美しき世界

2005年3月23日
ESが溜まっているのに、歌の大辞典スペシャルを見まくる。
現実逃避ではない。歌が好きなのだ。(ちょっと嘘。)

虎舞竜の「ロード」が流行ったのは、平成5年らしい。
小学校5年生の時だ。歌自体が流れたのはちょびっとだったけど、色々な事を思い出した。当時の私は申し訳ないけれどとても発育(特に首より上の)が遅かったので、この歌を聴いたときも、
「なんでもないようなことなのに、しあわせだったのかぁ。へんなのー。」
などと、本気で疑問だった。

なんでもないような事が幸せだったと思う。なんでもない夜のこと。二度とは戻れない夜。

22歳になった私は今日この歌を聴いて、締め付けられるような気持ちになった。歌詞自体も切ないんだけど、なんとも言えない震えが音源の向こうにあるように感じられた。それは言葉では表現できない。(表現力が不足気味で、嫌になる。)
なぜこんなに切ないんだろう。

最初に言っておくが、私は恋人と死別した経験はない。どなたも(おそらく)健在だ。だから虎舞竜さんに共感しているという事は決してない。恋人を失った人の気持ちは、本人にしか絶対にわからないはず。それでも私に届いた何かがあるのだ。何も失った事が無い私にもわかるような何かがあるのだ。

私は現在彼氏と穏やかに普通過ぎる付き合いを続けている。何も起こらなさ過ぎて腐りそうな関係だが、お互い不満は無いので、多分しばらくこのままだと思われる。
大塚愛の「さくらんぼ」を聴けば当然自分たちに重ねたくなるし、aikoの「カブトムシ」的気持ちも多分に理解できる。普通に奴を好きだと思うし、別れろと言われればいやだと答えるだろう。今は。

もしこの先何かしら問題が発生して、奴と別れたと仮定する。
会えなくなって、それでも記憶と遺品だけは残り、一人ぼっちになる。うーむ、その時感じるであろう愛しさは、今現在のそれとは比べものにならない気がする。

愛は、決して現在形になり得ない。
それは、いつでも過去形だ。

少なくとも、現在形の愛は決して過去形の愛に勝てない。現在形が肥大すればする程、後で変換される過去形のそれはもっと大きくなる。
なぜなら人は、忘れるから。つまり近くにいる時は見えたデコボコが、遠くから見るとまん丸に見えてしまうからである。忘れることによって削り落とされた不完全な愛はいつか、より完全なものに加工されてしまう。

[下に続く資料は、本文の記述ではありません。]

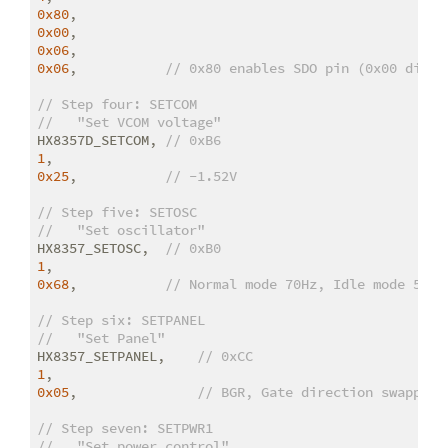
0x80
0x00
0x06
0x06
,           
// 0x80 enables SDO pin (0x00 disab
// Step four: SETCOM
//   "Set VCOM voltage"
HX8357D_SETCOM, 
// 0xB6
1
0x25
,           
// -1.52V
// Step five: SETOSC
//   "Set oscillator"
HX8357_SETOSC,  
// 0xB0
1
0x68
,           
// Normal mode 70Hz, Idle mode 55 H
// Step six: SETPANEL
//   "Set Panel"
HX8357_SETPANEL,    
// 0xCC
1
0x05
,               
// BGR, Gate direction swapped
// Step seven: SETPWR1
//   "Set power control"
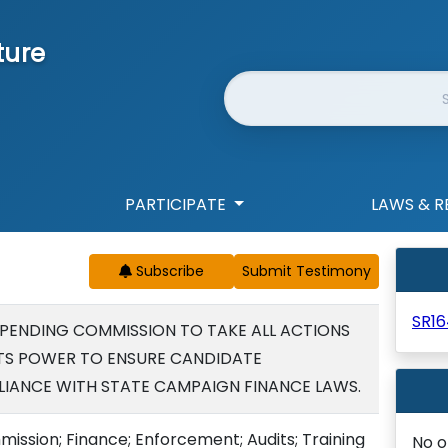
ture
Website Search
PARTICIPATE
LAWS & R
Subscribe
SR16
PENDING COMMISSION TO TAKE ALL ACTIONS
ITS POWER TO ENSURE CANDIDATE
LIANCE WITH STATE CAMPAIGN FINANCE LAWS.
sion; Finance; Enforcement; Audits; Training
No o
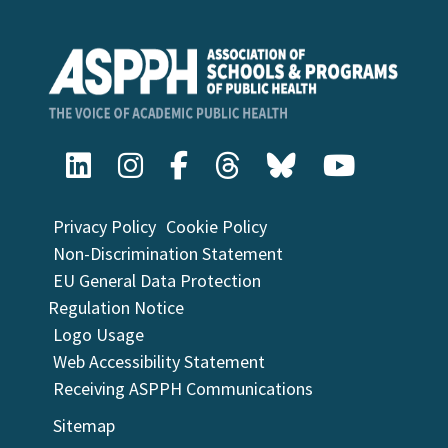
Privacy Policy
Cookie Policy
Non-Discrimination Statement
EU General Data Protection
Regulation Notice
Logo Usage
Web Accessibility Statement
Receiving ASPPH Communications
Sitemap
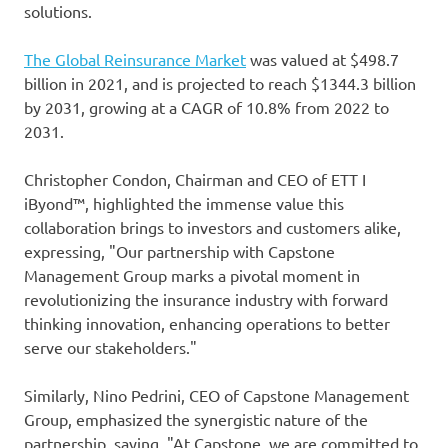
solutions.
The Global Reinsurance Market
was valued at $498.7
billion in 2021, and is projected to reach $1344.3 billion
by 2031, growing at a CAGR of 10.8% from 2022 to
2031.
Christopher Condon, Chairman and CEO of ETT I
iByond™, highlighted the immense value this
collaboration brings to investors and customers alike,
expressing, "Our partnership with Capstone
Management Group marks a pivotal moment in
revolutionizing the insurance industry with forward
thinking innovation, enhancing operations to better
serve our stakeholders."
Similarly, Nino Pedrini, CEO of Capstone Management
Group, emphasized the synergistic nature of the
partnership, saying, "At Capstone, we are committed to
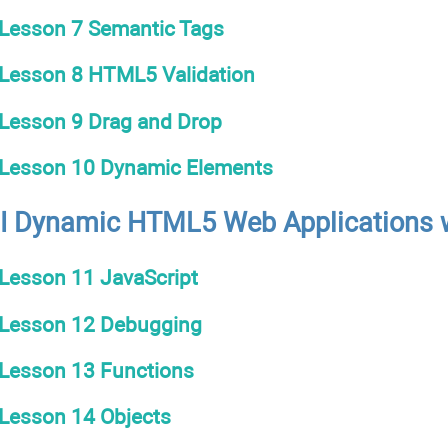
Lesson 7 Semantic Tags
Lesson 8 HTML5 Validation
Lesson 9 Drag and Drop
Lesson 10 Dynamic Elements
II Dynamic HTML5 Web Applications w
Lesson 11 JavaScript
Lesson 12 Debugging
Lesson 13 Functions
Lesson 14 Objects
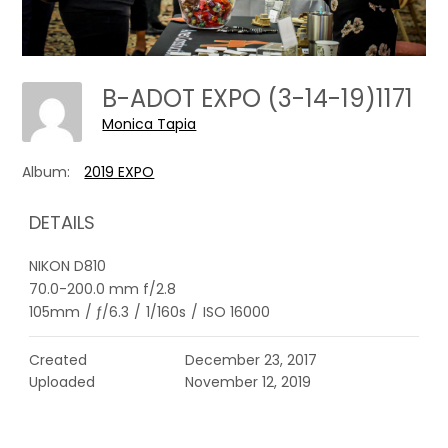
B-ADOT EXPO (3-14-19)1171
Monica Tapia
Album:
2019 EXPO
DETAILS
NIKON D810
70.0-200.0 mm f/2.8
105mm
/
ƒ/6.3
/
1/160s
/
ISO 16000
Created
December 23, 2017
Uploaded
November 12, 2019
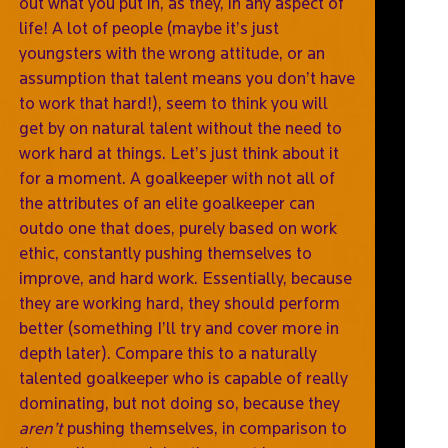
out what you put in, as they, in any aspect of
life! A lot of people (maybe it’s just
youngsters with the wrong attitude, or an
assumption that talent means you don’t have
to work that hard!), seem to think you will
get by on natural talent without the need to
work hard at things. Let’s just think about it
for a moment. A goalkeeper with not all of
the attributes of an elite goalkeeper can
outdo one that does, purely based on work
ethic, constantly pushing themselves to
improve, and hard work. Essentially, because
they are working hard, they should perform
better (something I’ll try and cover more in
depth later). Compare this to a naturally
talented goalkeeper who is capable of really
dominating, but not doing so, because they
aren’t
pushing themselves, in comparison to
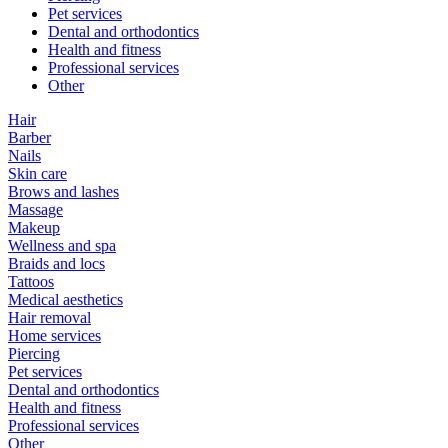
Pet services
Dental and orthodontics
Health and fitness
Professional services
Other
Hair
Barber
Nails
Skin care
Brows and lashes
Massage
Makeup
Wellness and spa
Braids and locs
Tattoos
Medical aesthetics
Hair removal
Home services
Piercing
Pet services
Dental and orthodontics
Health and fitness
Professional services
Other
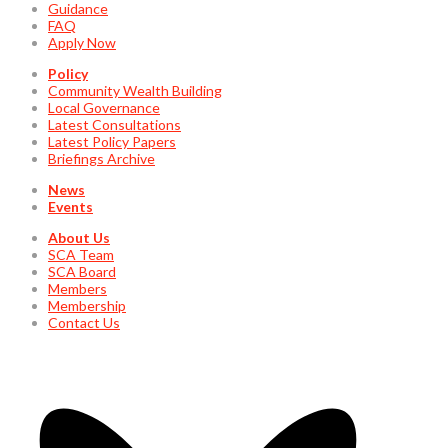
Guidance
FAQ
Apply Now
Policy
Community Wealth Building
Local Governance
Latest Consultations
Latest Policy Papers
Briefings Archive
News
Events
About Us
SCA Team
SCA Board
Members
Membership
Contact Us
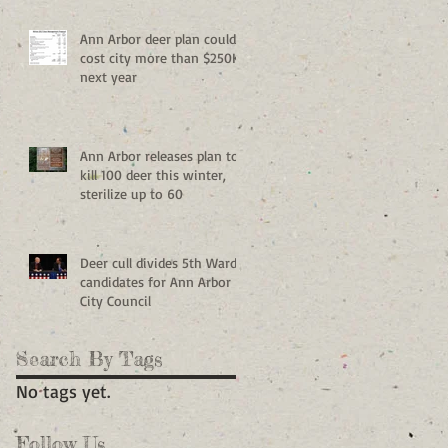
Ann Arbor deer plan could
cost city more than $250K
next year
Ann Arbor releases plan to
kill 100 deer this winter,
sterilize up to 60
Deer cull divides 5th Ward
candidates for Ann Arbor
City Council
Search By Tags
No tags yet.
Follow Us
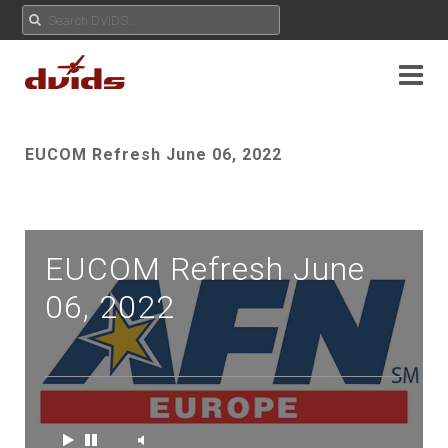
EUCOM Refresh June 06, 2022
EUCOM Refresh June
06, 2022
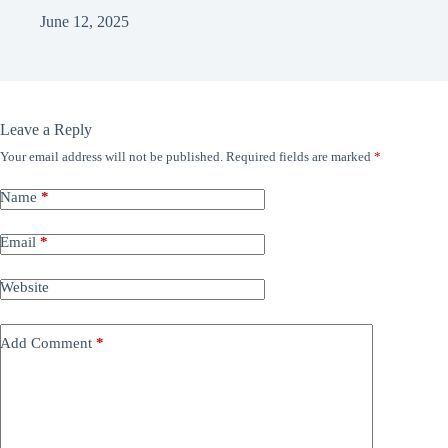
June 12, 2025
Leave a Reply
Your email address will not be published.
Required fields are marked
*
Name
*
Email
*
Website
Add Comment
*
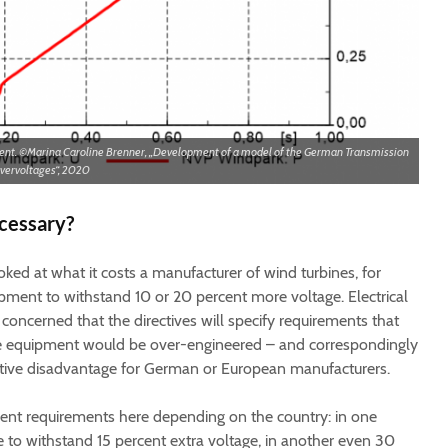
vent. ©Marina Caroline Brenner, „Development of a model of the German Transmission
overvoltages“, 2020
cessary?
ked at what it costs a manufacturer of wind turbines, for
pment to withstand 10 or 20 percent more voltage. Electrical
oncerned that the directives will specify requirements that
 the equipment would be over-engineered – and correspondingly
itive disadvantage for German or European manufacturers.
erent requirements here depending on the country: in one
e to withstand 15 percent extra voltage, in another even 30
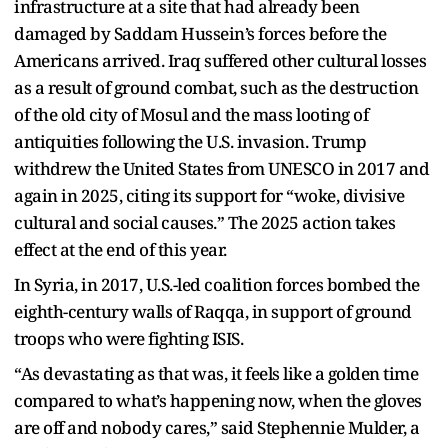
infrastructure at a site that had already been
damaged by Saddam Hussein’s forces before the
Americans arrived. Iraq suffered other cultural losses
as a result of ground combat, such as the destruction
of the old city of Mosul and the mass looting of
antiquities following the U.S. invasion. Trump
withdrew the United States from UNESCO in 2017 and
again in 2025, citing its support for “woke, divisive
cultural and social causes.” The 2025 action takes
effect at the end of this year.
In Syria, in 2017, U.S.-led coalition forces bombed the
eighth-century walls of Raqqa, in support of ground
troops who were fighting ISIS.
“As devastating as that was, it feels like a golden time
compared to what’s happening now, when the gloves
are off and nobody cares,” said Stephennie Mulder, a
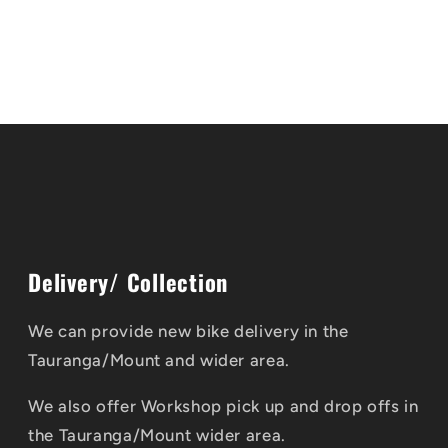
Delivery/ Collection
We can provide new bike delivery in the
Tauranga/Mount and wider area.
We also offer Workshop pick up and drop offs in
the Tauranga/Mount wider area.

「ロード」が美しいのは、加工された球体を見ているような気持ちになるからだ。虎舞竜さんは大変な経過を辿ったわけだからともかく、私たちも同じように「ロード」を美しいと思うのは、惰性である。
現在形の中にある美しさを見つけるには、大変な訓練が必要だ。老人はデコボコの石を見てため息をつけるらしいが、私にはただの石にしか見えない。石の凹凸を自ら削ぎ落として球体にする技術は、きっと何かを失う経験を多く積まなくては得られないのだ。

年をとったら、世界がもっと美しくみえるのかもしれない。
それは楽しみな事のようだけれど、とても辛い事なのかもしれない。